WRITTEN TASK A =
In the cell fencing passage, why will the pastoral groups report on fence building and upkeep, stock numbers, and wild dog control? Answer in one to three sentences.
WRITTEN TASK B =
Continue the cell fencing passage, starting after its last sentence.

EXERCISE PASSAGE =
= = =

The program, co-funded by the State and Federal governments, supports pastoralists' efforts to build cell fences in the rangelands to help protect sheep and goats. 

The successful applicants are required to contribute a minimum of half of the cost of fence construction and will commit to ongoing fence maintenance and wild dog management within the cell. 

These sites vary in size and location, and pastoral groups will report back to industry and the Department of Primary Industries and Regional Development on building and maintaining the fence, and stock numbers and wild dog control. 

Industry will use these reports to assess whether cell fencing is a suitable economic approach to protecting and renewing small livestock enterprises and delivering a sustained benefit to industry and regional communities in Western Australia.

= = =

INFORMATION SHOWN =
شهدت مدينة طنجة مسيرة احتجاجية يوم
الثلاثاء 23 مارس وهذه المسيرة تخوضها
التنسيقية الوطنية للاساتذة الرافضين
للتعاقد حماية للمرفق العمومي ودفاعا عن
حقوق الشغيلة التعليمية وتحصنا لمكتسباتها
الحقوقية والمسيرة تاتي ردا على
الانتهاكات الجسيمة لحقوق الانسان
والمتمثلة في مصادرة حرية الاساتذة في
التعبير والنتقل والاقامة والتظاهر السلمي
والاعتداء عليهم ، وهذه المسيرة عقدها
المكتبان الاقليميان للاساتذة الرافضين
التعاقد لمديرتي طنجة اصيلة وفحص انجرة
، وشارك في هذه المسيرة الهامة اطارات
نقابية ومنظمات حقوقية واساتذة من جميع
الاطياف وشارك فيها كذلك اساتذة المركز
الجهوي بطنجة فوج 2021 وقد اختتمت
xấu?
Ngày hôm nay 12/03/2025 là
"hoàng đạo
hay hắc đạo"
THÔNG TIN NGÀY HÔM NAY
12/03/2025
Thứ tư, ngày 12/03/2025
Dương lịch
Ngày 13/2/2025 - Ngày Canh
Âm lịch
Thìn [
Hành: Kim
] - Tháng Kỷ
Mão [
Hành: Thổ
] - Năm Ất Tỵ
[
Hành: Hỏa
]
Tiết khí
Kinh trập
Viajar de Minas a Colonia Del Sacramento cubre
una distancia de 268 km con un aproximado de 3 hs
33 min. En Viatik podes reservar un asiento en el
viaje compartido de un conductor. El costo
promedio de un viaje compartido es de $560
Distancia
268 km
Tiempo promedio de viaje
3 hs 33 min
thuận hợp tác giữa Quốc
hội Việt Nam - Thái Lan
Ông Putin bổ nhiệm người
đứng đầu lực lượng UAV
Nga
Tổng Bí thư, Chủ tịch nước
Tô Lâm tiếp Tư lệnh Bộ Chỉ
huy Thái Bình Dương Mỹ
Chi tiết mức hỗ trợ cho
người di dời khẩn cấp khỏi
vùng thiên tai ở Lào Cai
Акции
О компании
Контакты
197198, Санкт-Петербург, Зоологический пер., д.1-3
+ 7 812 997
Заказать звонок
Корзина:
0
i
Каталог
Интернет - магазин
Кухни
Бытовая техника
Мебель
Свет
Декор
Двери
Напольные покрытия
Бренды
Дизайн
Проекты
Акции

= = =

EXERCISE RESPONSE A =
Industry will use the groups' reports to judge whether cell fencing is a suitable economic approach. The question is whether it protects and renews small livestock businesses and brings a lasting benefit to industry and regional communities in Western Australia.

EXERCISE RESPONSE B =
WA Agriculture and Food Minister Alannah MacTiernan said keeping wild dogs at bay with exclusion fencing will help to re-establish sheep and goat numbers and return to a more financially and ecologically sustainable position in the rangelands. 

"Grants through the Rangelands Cell Fencing Program will provide support to pastoralists who are spread throughout the southern rangelands, from the southern Gascoyne and Murchison to Kalgoorlie, to help reinvigorate our pastoral lands and drive jobs growth across the regions. 

"This project shows the benefit of a strong collaboration between industry and State and Federal governments. 

"Successful trials should provide confidence to the pastoral sector and private financiers to fund future cell fences."